Le vice-président de l’entreprise, Carl Gauthier, se réjouit d’avoir des revenus aussi importants assurés pour cinq ans.

Un important contrat avec Saguenay pour les Entreprises René Gauthier

Les Entreprises René Gauthier ont décroché le plus gros contrat de leur histoire. Le commerce de Canton-Tremblay sera responsable des espaces verts de Saguenay pour les cinq prochaines années, un contrat de 1,5 million $ par année.

Le vice-président de l’entreprise, Carl Gauthier, se réjouit d’avoir des revenus aussi importants assurés pour cinq ans.

« Nous avons déjà de gros contrats, mais pas autant que ça. C’est bon pour l’entreprise. Je peux investir, acheter de la machinerie, de nouveaux camions », explique-t-il, tout en précisant qu’il devra agrandir le garage, notamment, des travaux qu’il estime à près de 200 000 $.

L’entreprise devra toutefois embaucher entre 30 et 40 personnes, un réel défi en cette période de rareté de main-d’œuvre. M. Gauthier avait pensé se tourner vers des travailleurs de l’Amérique du Sud, mais ce ne sera finalement pas la solution.

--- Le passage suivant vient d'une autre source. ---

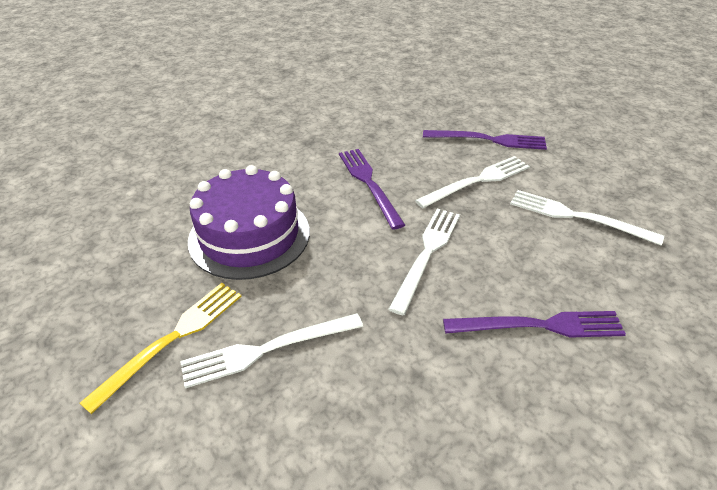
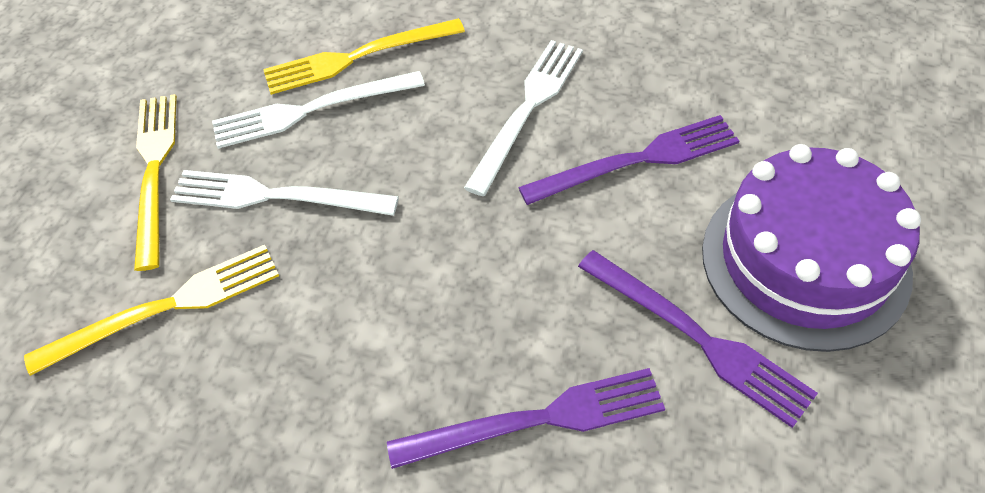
white fork: [180,313,363,388] [388,209,460,315] [415,156,530,208] [510,190,664,246] = 4 -> [170,170,399,216] [212,71,425,149] [464,40,583,196] = 3
yellow fork: [80,283,242,414] = 1 -> [24,245,279,376] [134,94,177,271] [263,18,465,95] = 3

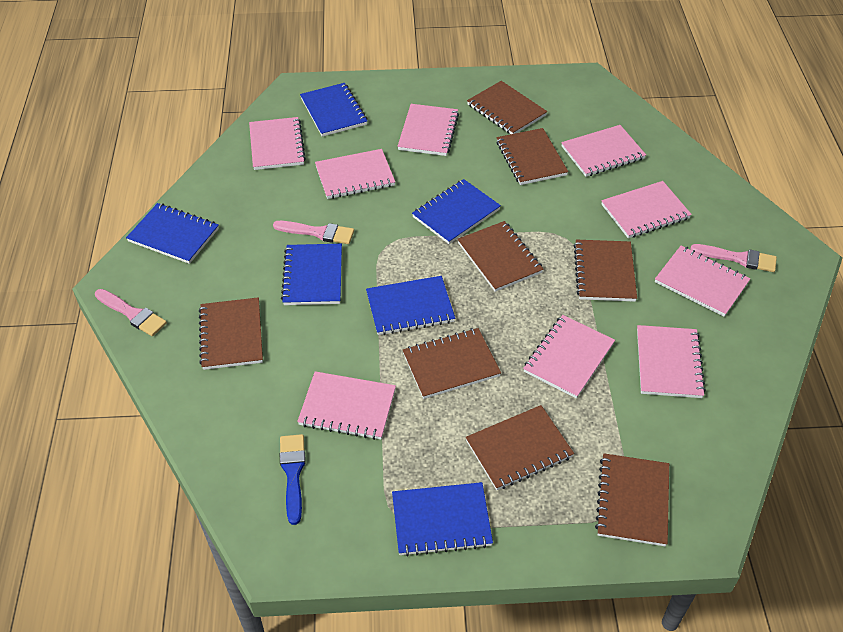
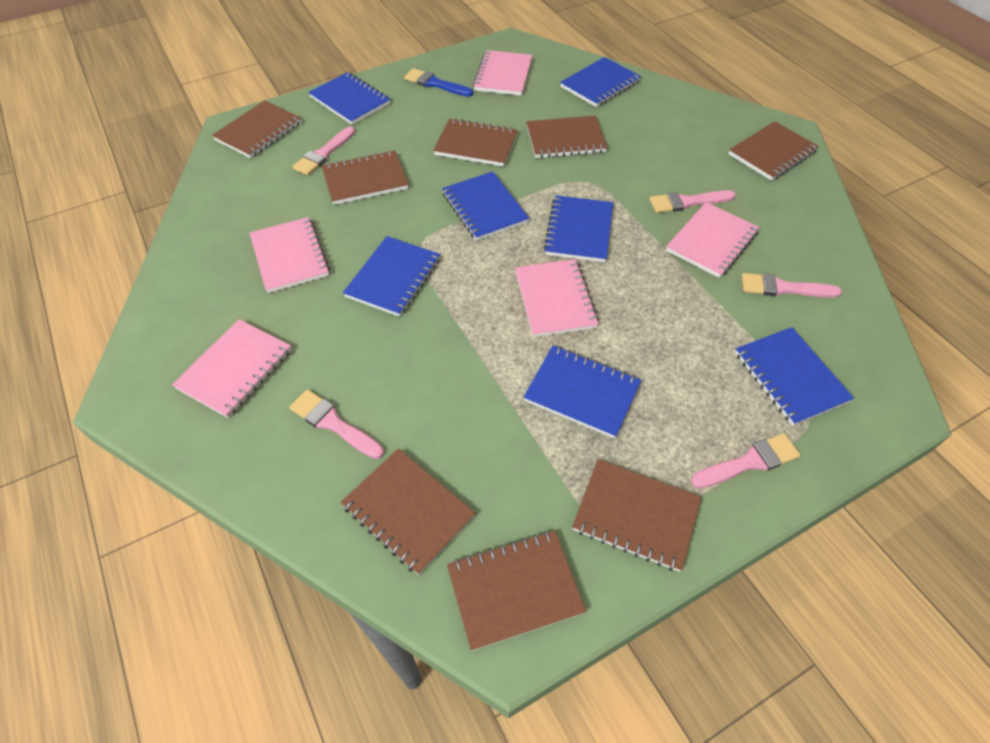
blue notebook: [126,203,219,264] [281,244,342,305] [300,83,368,137] [366,276,455,335] [392,482,493,557] [412,179,501,244] = 6 -> [308,72,391,125] [343,236,441,317] [442,171,529,241] [524,345,641,438] [543,195,613,262] [560,57,641,107] [735,327,854,426] = 7
pink brush: [95,289,167,336] [273,221,354,244] [690,244,777,272] = 3 -> [289,389,384,459] [292,126,355,176] [649,190,736,213] [691,433,801,488] [741,273,842,298] = 5
pink notebook: [249,117,306,170] [297,371,396,440] [315,149,395,199] [397,104,459,156] [523,315,615,399] [561,125,646,177] [601,181,692,238] [637,325,706,398] [655,246,750,317] = 9 -> [172,319,292,418] [250,217,330,293] [473,50,532,96] [515,259,599,337] [666,202,760,278] = 5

« Il y a de bons frais reliés à ça. J’avais droit à 10 pour cent de mon personnel en main-d’œuvre étrangère. Là, j’ai environ 60 employés, donc j’aurais eu droit à six personnes. Ce n’est pas assez. Ça prend sept à huit mois avant qu’ils arrivent et ça coûte de 7000 $ à 8000 $ pour les faire venir. C’est assez élevé », souligne M. Gauthier, assurant toutefois ne pas avoir peur du défi. Il a publié une annonce et reçoit déjà des candidatures.

L’entreprise se spécialise notamment dans l’aménagement paysager, l’excavation et le déneigement. Elle est également en processus de transfert, Carl Gauthier se préparant à prendre la relève de son père.

Des économies de 100 000 $ par an pour la Ville

Le président de la Commission des travaux publics de Saguenay, le conseiller Michel Tremblay, confirme que le contrat accordé aux Entreprises René Gauthier permettra à la Ville d’économiser 100 000 $ par année, notamment avec le salaire des employés et l’achat d’essence et de machinerie.

Une partie du casse-tête de la main-d’œuvre sera également réglé. Les étudiants embauchés par la Ville devaient quitter en août, alors que l’entretien des espaces verts se poursuit habituellement jusqu’à la fin septembre. Les cols bleus devaient prendre la relève, « mais ils ont autre chose à faire », assure Michel Tremblay.

La Ville de Saguenay embauchera donc environ 30 étudiants de moins, mais personne ne devrait être pénalisé, car par les années passées, il a été difficile de trouver tous les jeunes nécessaires.

« Nous avions dû changer nos critères pour trouver tout notre monde », rappelle M. Tremblay.

Pour octroyer le contrat, Saguenay est allée en appel d’offres et trois soumissionnaires se sont manifestés.

Le conseiller précise toutefois que l’octroi de ce contrat n’a rien à voir avec l’état des parcs à Saguenay. L’an dernier, Le Quotidien rapportait que plusieurs espaces verts étaient laissés à l’abandon.